Survie

« Créer un impôt pour un budget mondial de l’eau »

Publié le 18 mars 2003 - Victor Sègre

Libération, France, 18 mars 2003.

Riccardo Petrella est professeur d’économie à l’université de Louvain (Belgique) et conseiller à la Commission européenne. Il est l’auteur du Manifeste de l’eau lancé en 1998 et l’un des fondateurs de l’Acme, l’Association pour un contrat mondial de l’eau.

L’idée d’un impôt de solidarité sur l’eau, prélevé sur la facture des consommateurs des pays riches, commence à faire son chemin, notamment au Forum mondial de Kyoto. Qu’en pensez-vous ?

Un prélèvement de centimes d’euros sur des mètres cubes d’eau pour financer des projets de coopération permet en effet de financer des forages de puits, des stations d’épuration ou des recherches technologiques.

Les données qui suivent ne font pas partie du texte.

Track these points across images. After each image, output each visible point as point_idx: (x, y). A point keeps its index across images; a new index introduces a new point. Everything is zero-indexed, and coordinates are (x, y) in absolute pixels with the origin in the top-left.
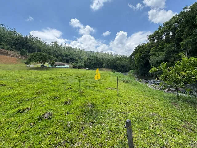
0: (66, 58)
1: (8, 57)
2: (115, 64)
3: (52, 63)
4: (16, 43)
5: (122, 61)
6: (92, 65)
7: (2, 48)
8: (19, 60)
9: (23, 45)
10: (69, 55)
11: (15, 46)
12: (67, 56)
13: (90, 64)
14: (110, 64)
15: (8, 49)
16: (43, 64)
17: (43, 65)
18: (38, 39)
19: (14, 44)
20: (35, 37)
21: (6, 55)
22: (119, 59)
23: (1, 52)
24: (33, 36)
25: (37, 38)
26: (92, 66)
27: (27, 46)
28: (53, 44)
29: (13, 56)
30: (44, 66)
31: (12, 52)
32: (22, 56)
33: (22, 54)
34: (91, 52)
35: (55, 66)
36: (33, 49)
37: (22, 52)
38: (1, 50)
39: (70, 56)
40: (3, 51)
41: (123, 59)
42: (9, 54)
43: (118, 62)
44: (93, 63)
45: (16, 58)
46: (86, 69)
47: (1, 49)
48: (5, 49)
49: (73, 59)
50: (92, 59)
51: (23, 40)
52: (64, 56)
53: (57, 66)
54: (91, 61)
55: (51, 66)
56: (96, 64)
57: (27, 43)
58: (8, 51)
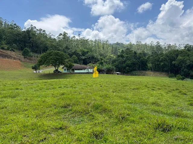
0: (83, 57)
1: (10, 60)
2: (173, 62)
3: (70, 66)
4: (17, 40)
5: (188, 56)
6: (128, 66)
7: (3, 48)
8: (23, 64)
9: (25, 42)
10: (88, 52)
11: (16, 44)
12: (84, 53)
13: (124, 65)
14: (162, 64)
15: (8, 49)
16: (57, 68)
17: (57, 70)
18: (42, 32)
19: (15, 41)
20: (37, 30)
21: (8, 58)
22: (182, 52)
23: (2, 54)
24: (35, 28)
25: (41, 30)
26: (127, 68)
27: (30, 43)
28: (62, 37)
29: (15, 59)
30: (59, 72)
31: (13, 53)
32: (25, 58)
33: (25, 54)
34: (119, 44)
35: (73, 70)
36: (37, 47)
37: (25, 52)
38: (2, 52)
39: (89, 54)
40: (4, 52)
41: (189, 53)
42: (11, 56)
43: (180, 57)
44: (129, 62)
45: (19, 61)
46: (118, 74)
47: (1, 50)
48: (5, 49)
49: (93, 58)
50: (126, 56)
51: (25, 35)
52: (80, 55)
53: (76, 71)
54: (124, 59)
55: (66, 71)
56: (134, 64)
57: (30, 38)
58: (9, 52)
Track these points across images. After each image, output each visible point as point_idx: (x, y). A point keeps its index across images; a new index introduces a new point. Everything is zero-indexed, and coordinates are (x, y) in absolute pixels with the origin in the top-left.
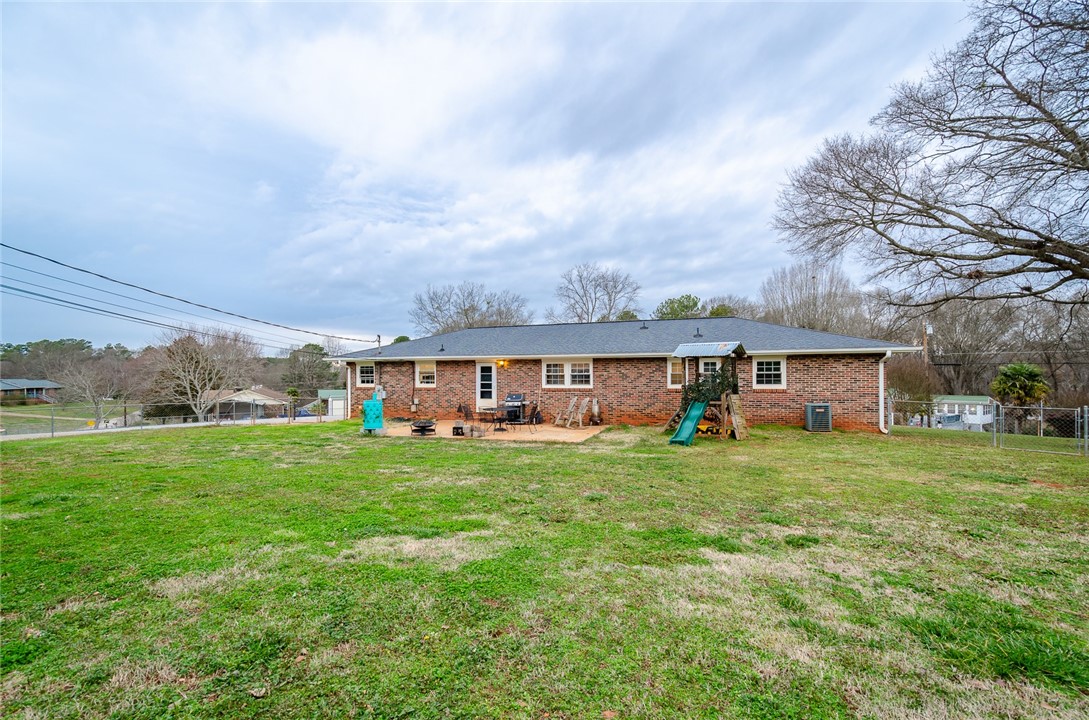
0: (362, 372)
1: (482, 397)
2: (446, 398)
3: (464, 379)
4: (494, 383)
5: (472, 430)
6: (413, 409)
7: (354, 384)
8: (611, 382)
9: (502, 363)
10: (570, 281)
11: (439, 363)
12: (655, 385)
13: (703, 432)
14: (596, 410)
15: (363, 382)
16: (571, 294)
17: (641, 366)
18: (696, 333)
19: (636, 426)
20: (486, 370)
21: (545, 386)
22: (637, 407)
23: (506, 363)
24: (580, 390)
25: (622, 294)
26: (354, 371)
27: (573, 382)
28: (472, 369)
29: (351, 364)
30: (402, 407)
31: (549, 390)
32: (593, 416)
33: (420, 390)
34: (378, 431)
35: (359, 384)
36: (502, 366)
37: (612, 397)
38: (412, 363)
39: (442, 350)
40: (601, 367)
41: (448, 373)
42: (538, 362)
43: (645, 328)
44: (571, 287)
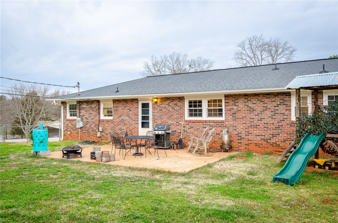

Ce genre d’initiatives se multiplie en France (1 million d’euros par an collectés en Ile-de-France), en Grande-Bretagne ou en Italie (900 000 euros par an en Toscane). S’il ne faut pas les sous-estimer, ce n’est pas, non plus, la panacée. Ces initiatives ne remettent pas en cause, par exemple, la surutilisation de l’eau dans l’agriculture qui, à elle seule, pompe 70 % de l’eau mondiale.

Comment voulez-vous financer l’accès à l’eau ?

Il faut établir un système fiscal mondial au service de l’ensemble de biens publics qui doivent être considérés comme mondiaux : santé, éducation, eau... Un budget mondial de l’eau pourrait ainsi être alimenté via la collecte d’impôts régionaux. Pourquoi ne pas imaginer une taxe sur la vente des eaux minérales en Europe ? Ou encore la production d’énergie électrique à partir centrales hydrauliques ? Ou un impôt des Etats ? Ce serait la contribution de l’Europe au service mondial de biens communs, à commencer, bien sûr, par les pays du Sud. Tout est question de volonté politique. Or aujourd’hui la priorité reste de favoriser une approche de délégation de service public aux seules multinationales privées, comme Suez ou Vivendi Environnement.

Pourquoi ces partenariats public-privé représentent-ils selon vous une menace ?

Parce qu’ils partent du présupposé que seuls les marchés financiers sont capables d’aboutir aux meilleurs modes de financement. Eux qui vont permettre de trouver 100 milliards de dollars annuels supplémentaires aux 80 milliards existants ! Or ce montant est largement surestimé parce qu’il inclut, entre autres, la rentabilité nécessaire pour les multinationales. En revanche, l’Acme évalue à 30 milliards les besoins, uniquement financés par le public, avec pour seule priorité l’intérêt général...

En attendant un hypothétique impôt global, les investissements privés ne sont-ils pas incontournables ?

On sort justement de cette croyance. La décennie 90 a été une période de rêve pour les entreprises de l’eau, notamment française et allemande. Elles ont raflé les contrats de privatisation de plus de cent grandes villes. On leur reproche, par exemple, de ne pas avoir réalisé les investissements promis, d’augmenter les prix à la moindre baisse de leur profit... Notamment en Algérie, en Afrique du Sud, au Ghana, au Nigeria, en Argentine, en Bolivie, et même aux Etats-Unis, à Atlanta. En 2004, des milliers de contrats de l’eau vont être rediscutés en France. Les usagers risquent fort de se mobiliser pour que l’eau redevienne un bien géré par des services publics. Ce mouvement ne cesse de prendre de l’importance en Grande-Bretagne, en Belgique ou en Italie.